→ Directions:
Your answer should be a number only: the count of lines in the following entries that contain "Dream".

(Document layout analysis data)
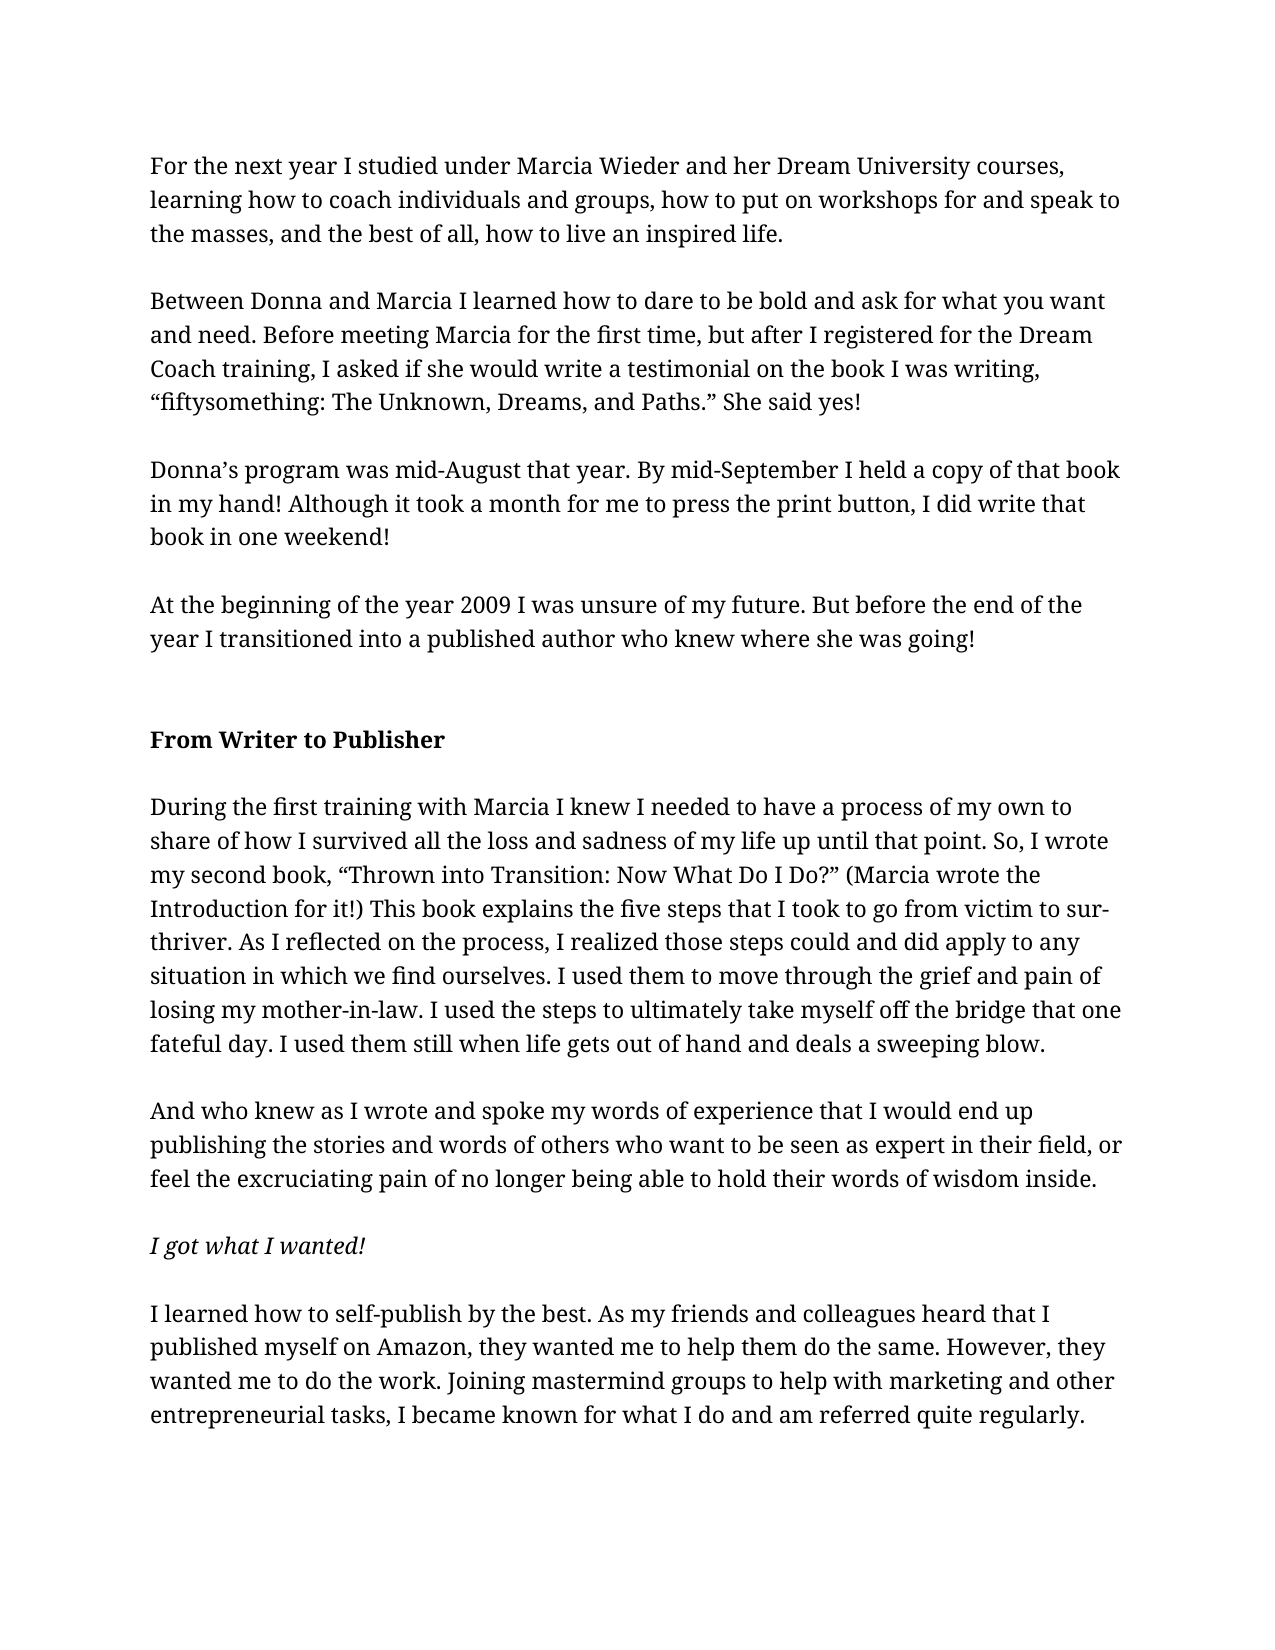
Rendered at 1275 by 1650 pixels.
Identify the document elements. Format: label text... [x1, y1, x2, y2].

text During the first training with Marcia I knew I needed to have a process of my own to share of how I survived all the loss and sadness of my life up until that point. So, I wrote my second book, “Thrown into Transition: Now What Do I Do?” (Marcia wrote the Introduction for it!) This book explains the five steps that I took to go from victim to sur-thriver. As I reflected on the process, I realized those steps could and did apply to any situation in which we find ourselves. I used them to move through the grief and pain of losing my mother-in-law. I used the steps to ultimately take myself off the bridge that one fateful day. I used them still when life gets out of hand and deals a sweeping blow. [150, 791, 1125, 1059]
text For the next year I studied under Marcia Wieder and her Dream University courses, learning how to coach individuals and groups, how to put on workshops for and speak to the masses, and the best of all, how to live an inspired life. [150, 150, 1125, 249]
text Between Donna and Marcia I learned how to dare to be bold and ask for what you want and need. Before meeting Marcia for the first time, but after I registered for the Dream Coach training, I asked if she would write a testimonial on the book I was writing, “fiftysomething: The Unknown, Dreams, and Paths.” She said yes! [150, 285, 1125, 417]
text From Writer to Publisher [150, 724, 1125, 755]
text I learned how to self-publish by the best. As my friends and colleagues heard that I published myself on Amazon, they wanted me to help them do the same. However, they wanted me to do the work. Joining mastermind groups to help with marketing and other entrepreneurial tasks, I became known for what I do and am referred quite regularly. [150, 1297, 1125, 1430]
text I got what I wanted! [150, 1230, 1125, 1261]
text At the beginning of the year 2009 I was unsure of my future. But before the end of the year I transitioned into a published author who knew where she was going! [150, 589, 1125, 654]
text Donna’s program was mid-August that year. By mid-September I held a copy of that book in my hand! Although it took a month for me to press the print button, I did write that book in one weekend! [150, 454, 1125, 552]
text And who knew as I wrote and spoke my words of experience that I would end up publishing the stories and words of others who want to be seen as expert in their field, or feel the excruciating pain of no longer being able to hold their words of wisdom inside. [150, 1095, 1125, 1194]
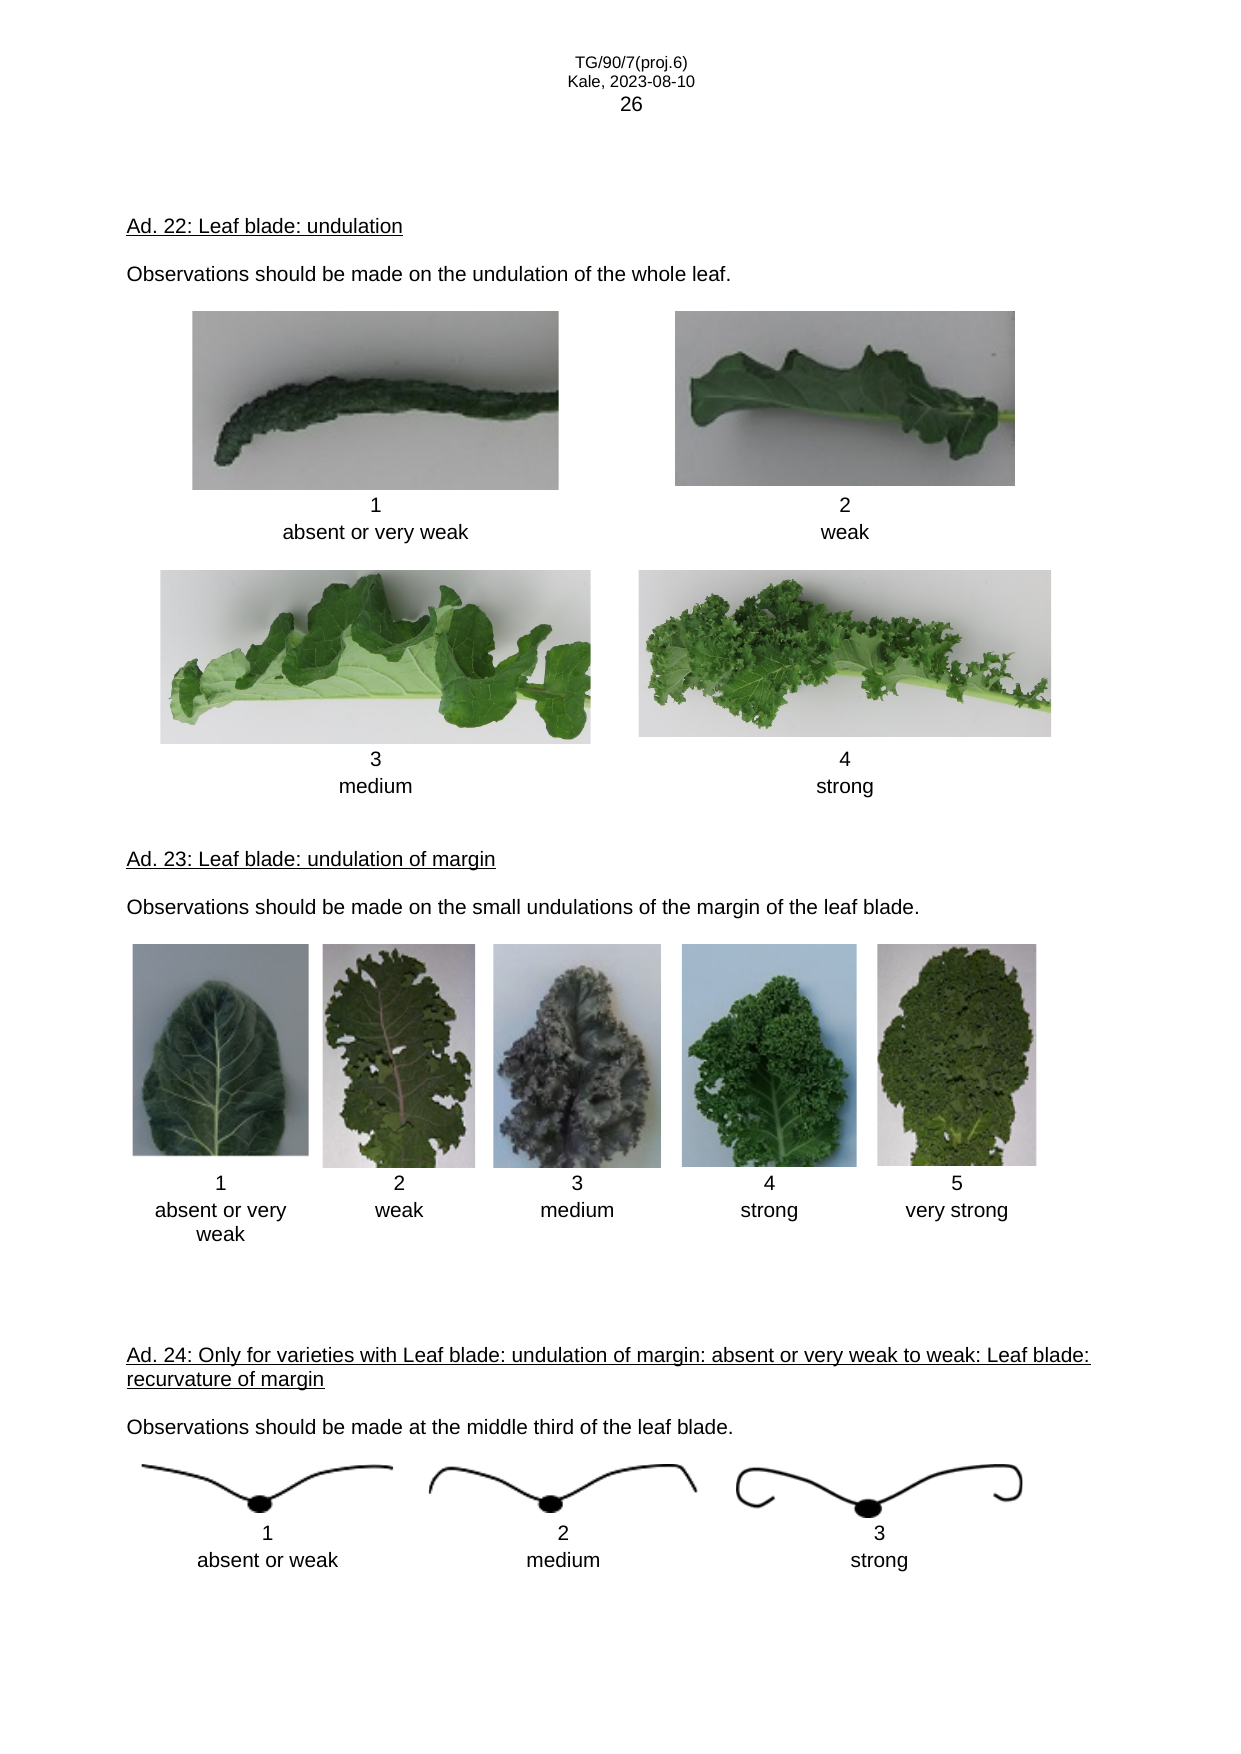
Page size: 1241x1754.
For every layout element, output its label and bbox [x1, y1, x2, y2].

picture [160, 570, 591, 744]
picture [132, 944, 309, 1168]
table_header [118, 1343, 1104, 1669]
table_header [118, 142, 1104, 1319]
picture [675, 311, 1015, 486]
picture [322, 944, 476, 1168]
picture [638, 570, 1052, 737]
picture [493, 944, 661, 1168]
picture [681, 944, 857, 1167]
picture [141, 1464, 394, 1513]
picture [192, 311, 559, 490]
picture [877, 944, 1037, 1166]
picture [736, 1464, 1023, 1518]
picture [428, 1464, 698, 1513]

→ Answer section:
2